Tarefa 1 —
No texto sobre o pedido de impeachment contra o prefeito de Manaus, quem é o autor do documento protocolado na Câmara Municipal?
Tarefa 2 —
Prossiga o texto sobre o pedido de impeachment contra o prefeito de Manaus a partir da última frase apresentada.

Trecho do documento —
★ ★ ★ ★

A crise política na capital amazonense atingiu um novo patamar de gravidade. A oposição protocolou na Câmara Municipal de Manaus (CMM) um pedido formal de impeachment contra o Prefeito David Almeida (Avante), fundamentado em áudios e relatórios de inteligência que sugerem uma aliança espúria entre sua gestão e a facção criminosa Comando Vermelho (CV).

O documento, de autoria do Advogado Leôncio Paes de Carvalho, baseia-se em um dossiê elaborado pela Secretaria de Segurança Pública. O relatório aponta que, durante a campanha de 2020, teriam sido destinados cerca de R$ 70 mil a integrantes da facção em troca de apoio em comunidades dominadas pelo tráfico.

★ ★ ★ ★

Material fornecido —
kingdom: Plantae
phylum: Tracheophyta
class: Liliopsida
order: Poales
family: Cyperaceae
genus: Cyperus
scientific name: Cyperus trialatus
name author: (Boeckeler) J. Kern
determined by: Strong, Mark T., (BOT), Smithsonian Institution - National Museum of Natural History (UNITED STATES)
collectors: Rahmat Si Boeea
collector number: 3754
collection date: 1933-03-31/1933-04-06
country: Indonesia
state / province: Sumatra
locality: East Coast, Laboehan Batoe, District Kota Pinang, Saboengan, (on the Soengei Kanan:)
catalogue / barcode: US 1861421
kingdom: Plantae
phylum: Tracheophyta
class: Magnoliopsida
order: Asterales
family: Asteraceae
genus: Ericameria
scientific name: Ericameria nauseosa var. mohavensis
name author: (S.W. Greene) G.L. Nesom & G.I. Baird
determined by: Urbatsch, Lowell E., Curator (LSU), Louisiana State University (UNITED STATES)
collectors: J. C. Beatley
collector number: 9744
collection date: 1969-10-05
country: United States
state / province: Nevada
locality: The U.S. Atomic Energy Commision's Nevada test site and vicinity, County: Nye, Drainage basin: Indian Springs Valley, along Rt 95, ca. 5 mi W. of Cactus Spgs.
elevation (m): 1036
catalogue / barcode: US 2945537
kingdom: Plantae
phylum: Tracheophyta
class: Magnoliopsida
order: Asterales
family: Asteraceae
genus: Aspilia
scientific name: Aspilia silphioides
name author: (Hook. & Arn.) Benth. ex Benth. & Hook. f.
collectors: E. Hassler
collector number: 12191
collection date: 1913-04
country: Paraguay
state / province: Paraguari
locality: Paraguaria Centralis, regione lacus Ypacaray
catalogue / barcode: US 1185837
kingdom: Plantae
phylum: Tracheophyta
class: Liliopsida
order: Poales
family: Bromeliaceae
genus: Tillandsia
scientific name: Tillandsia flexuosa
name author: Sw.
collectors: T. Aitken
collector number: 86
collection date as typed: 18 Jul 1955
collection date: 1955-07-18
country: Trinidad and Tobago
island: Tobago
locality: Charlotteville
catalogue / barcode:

★ ★ ★ ★

Resposta final 1 —
O advogado Leôncio Paes de Carvalho.

Resposta final 2 —
As investigações revelam conversas via WhatsApp entre líderes do CV e assessores ligados ao núcleo político do prefeito. Nos áudios, criminosos orientam votos em David Almeida e mencionam acordos para a realização de obras de infraestrutura e regularização de áreas invadidas em troca do apoio eleitoral. Confira o áudio logo abaixo:

As imagens e mensagens interceptadas indicam que as tratativas eram frequentes e envolviam promessas de melhorias em comunidades como contrapartida ao “voto de cabresto” imposto pela facção. O pedido de impeachment classifica essas ações como “tratativas antirrepublicanas” e crime de responsabilidade, ferindo frontalmente a dignidade do cargo e a segurança pública.

O pedido de impeachment ganha força no mesmo dia em que a Polícia Civil do Amazonas (PC-AM) deflagrou a Operação “Erga Omnes”, que resultou na prisão de Anabela Cardoso Freitas, ex-chefe de gabinete de David Almeida. Ela é apontada como peça-chave no “núcleo político” da facção dentro da prefeitura, reforçando a tese de que o crime organizado possui ramificações profundas na atual gestão.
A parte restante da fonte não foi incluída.